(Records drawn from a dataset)
↓
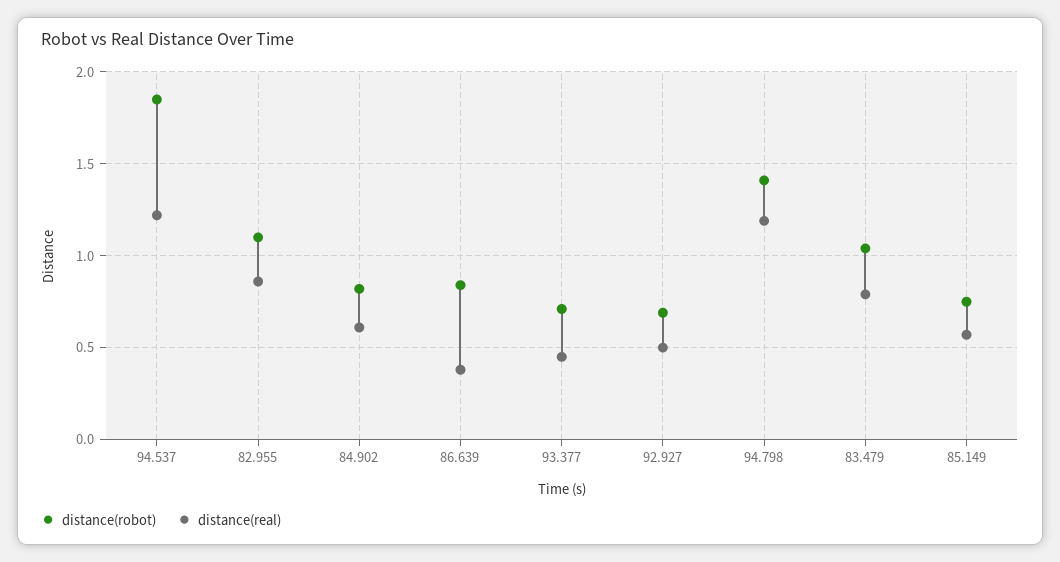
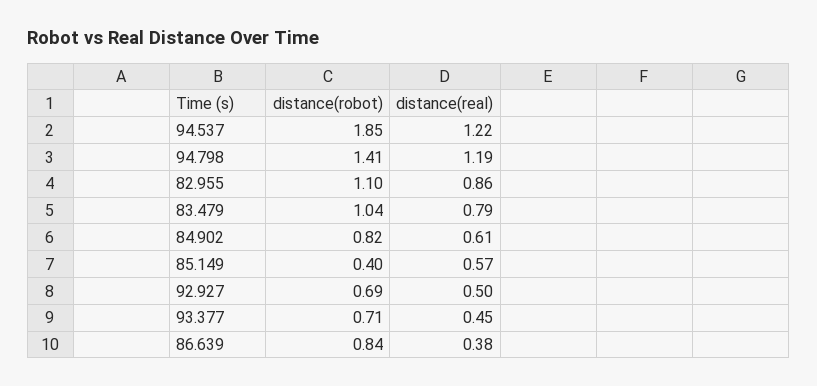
  {
    "distance(robot)": {
      "94.537": 1.85,
      "82.955": 1.1,
      "84.902": 0.82,
      "86.639": 0.84,
      "93.377": 0.71,
      "92.927": 0.69,
      "94.798": 1.41,
      "83.479": 1.04,
-     "85.149": 0.75
+     "85.149": 0.4
    },
    "distance(real)": {
      "94.537": 1.22,
      "82.955": 0.86,
      "84.902": 0.61,
      "86.639": 0.38,
      "93.377": 0.45,
      "92.927": 0.5,
      "94.798": 1.19,
      "83.479": 0.79,
      "85.149": 0.57
    }
  }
↑
What is required:
Please reproduce the records above exactly, leaving out every picture.

Answer for this exercise:
  {
    "distance(robot)": {
      "94.537": 1.85,
      "82.955": 1.1,
      "84.902": 0.82,
      "86.639": 0.84,
      "93.377": 0.71,
      "92.927": 0.69,
      "94.798": 1.41,
      "83.479": 1.04,
-     "85.149": 0.75
+     "85.149": 0.4
    },
    "distance(real)": {
      "94.537": 1.22,
      "82.955": 0.86,
      "84.902": 0.61,
      "86.639": 0.38,
      "93.377": 0.45,
      "92.927": 0.5,
      "94.798": 1.19,
      "83.479": 0.79,
      "85.149": 0.57
    }
  }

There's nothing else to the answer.